IIT JEE Advanced 2010 Paper 1

Using Snell’s law at face AB of the prism ABCD, we have sin 60° = $\sqrt{3} \sin r$ ⇒ sin r = $\frac{1}{2}$ ⇒ r = 30° The ray PQ is incident at an angle 45° on the face CD. For the total internal reflection at the face CD, we have i ≥ $i_C$ That is, sin i ≥ $\sin i_C$ Here i = 45° and $\sin i_C$ = 1/µ Therefore, sin 45° ≥ $(\sqrt{3})^{-1}$ ⇒ $\frac{1}{\sqrt{2}}$ ≥ $\frac{1}{\sqrt{3}}$ Here, $\frac{1}{\sqrt{3}}$ > $\sqrt{2}$ is true.
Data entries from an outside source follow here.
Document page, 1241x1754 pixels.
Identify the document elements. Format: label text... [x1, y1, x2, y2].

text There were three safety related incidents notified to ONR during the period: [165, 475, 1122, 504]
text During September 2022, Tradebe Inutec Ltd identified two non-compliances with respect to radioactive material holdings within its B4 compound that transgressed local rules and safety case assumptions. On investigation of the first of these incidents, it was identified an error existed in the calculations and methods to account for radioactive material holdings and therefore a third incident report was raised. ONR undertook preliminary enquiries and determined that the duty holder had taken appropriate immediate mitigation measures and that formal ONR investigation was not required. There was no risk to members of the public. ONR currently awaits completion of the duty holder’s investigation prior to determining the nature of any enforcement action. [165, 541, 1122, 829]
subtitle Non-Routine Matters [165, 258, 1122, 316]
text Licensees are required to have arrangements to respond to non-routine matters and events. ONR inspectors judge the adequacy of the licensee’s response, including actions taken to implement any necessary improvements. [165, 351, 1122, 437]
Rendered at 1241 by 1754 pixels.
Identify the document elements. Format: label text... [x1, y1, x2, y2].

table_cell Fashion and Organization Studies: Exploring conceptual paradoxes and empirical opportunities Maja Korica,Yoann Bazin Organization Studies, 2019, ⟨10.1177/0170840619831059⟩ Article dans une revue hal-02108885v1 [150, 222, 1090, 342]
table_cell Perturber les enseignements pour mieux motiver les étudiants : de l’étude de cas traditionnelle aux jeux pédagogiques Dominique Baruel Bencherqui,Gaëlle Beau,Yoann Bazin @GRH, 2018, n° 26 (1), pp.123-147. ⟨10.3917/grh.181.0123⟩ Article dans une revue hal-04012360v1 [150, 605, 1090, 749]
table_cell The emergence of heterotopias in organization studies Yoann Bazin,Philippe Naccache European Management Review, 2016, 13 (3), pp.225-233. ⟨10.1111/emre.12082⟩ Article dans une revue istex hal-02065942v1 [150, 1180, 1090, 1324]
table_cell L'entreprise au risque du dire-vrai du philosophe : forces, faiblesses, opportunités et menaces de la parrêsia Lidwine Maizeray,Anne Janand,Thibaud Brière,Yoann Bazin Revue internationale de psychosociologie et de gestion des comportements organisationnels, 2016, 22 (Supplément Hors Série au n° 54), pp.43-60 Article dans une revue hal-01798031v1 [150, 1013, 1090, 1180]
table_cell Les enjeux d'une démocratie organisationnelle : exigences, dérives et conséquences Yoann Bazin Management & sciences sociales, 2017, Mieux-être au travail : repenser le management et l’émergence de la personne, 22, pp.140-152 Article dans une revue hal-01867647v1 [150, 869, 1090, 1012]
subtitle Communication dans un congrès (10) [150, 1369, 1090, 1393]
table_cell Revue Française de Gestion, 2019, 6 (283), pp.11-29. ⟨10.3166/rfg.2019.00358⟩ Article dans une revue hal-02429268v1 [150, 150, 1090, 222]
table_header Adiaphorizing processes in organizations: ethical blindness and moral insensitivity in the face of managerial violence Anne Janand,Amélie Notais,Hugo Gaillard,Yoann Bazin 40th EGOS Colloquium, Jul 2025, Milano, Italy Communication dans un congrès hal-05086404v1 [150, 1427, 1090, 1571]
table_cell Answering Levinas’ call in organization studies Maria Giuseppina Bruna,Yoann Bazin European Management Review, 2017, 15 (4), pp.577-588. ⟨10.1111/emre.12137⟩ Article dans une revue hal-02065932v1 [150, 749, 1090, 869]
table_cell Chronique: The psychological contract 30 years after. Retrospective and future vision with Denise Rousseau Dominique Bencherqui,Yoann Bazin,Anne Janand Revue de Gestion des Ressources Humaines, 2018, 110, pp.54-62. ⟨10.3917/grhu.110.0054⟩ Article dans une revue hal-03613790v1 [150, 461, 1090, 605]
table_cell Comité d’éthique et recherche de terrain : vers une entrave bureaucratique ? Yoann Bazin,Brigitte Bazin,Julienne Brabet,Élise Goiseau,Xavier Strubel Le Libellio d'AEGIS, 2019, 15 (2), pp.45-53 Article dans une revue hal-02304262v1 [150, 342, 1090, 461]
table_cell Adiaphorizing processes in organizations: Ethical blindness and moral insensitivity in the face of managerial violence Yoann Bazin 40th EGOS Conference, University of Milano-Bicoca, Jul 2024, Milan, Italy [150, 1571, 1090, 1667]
Hence, the ray PQ gets totally internally reflected at the face CD. To test the total internal reflection of ray QR at the face AD: i ≥ $i_C$ That is, sin i ≥ $\sin i_C$ sin 30° ≥ $\frac{1}{\sqrt{3}}$ ⇒ $\frac{1}{2}$ ≥ $\frac{1}{\sqrt{3}}$ Here, $\sqrt{3}$ ≥ 2 is false, that is, the ray QR does not undergo total internal reflection at face AD; instead, it comes out in air. Applying Snell’s law at point R, we get $\sqrt{3} \sin 30^{\circ}$ = sin r' ⇒ sin r' = $\frac{\sqrt{3}}{2}$ ⇒ r' = 60° The total deviation between the incident and emergent rays is δ = $\delta_1+\delta_2+\delta_3+\delta_4$ = - 30° + 90° + 30° = 90° (Note: The clockwise deviation is taken as positive and anticlockwise deviation is taken as negative.)